▸ Arbeitsauftrag
Übertragen Sie alle Zeilen der folgenden Auflistung unverändert und lassen Sie die Bilder dabei weg.

++++ Die Auflistung ++++

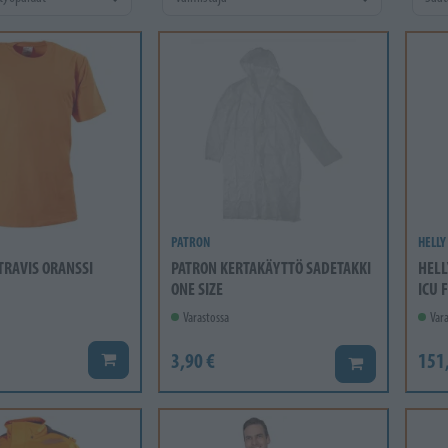
PATRON
HELLY
 TRAVIS ORANSSI
PATRON KERTAKÄYTTÖ SADETAKKI
HELL
ONE SIZE
ICU 
Varastossa
Vara
3,90 €
151
Lisää koriin
Lisää koriin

++++

▸ Schriftliche Lösung
PATRON
HELLY
 TRAVIS ORANSSI
PATRON KERTAKÄYTTÖ SADETAKKI
HELL
ONE SIZE
ICU 
Varastossa
Vara
3,90 €
151
Lisää koriin
Lisää koriin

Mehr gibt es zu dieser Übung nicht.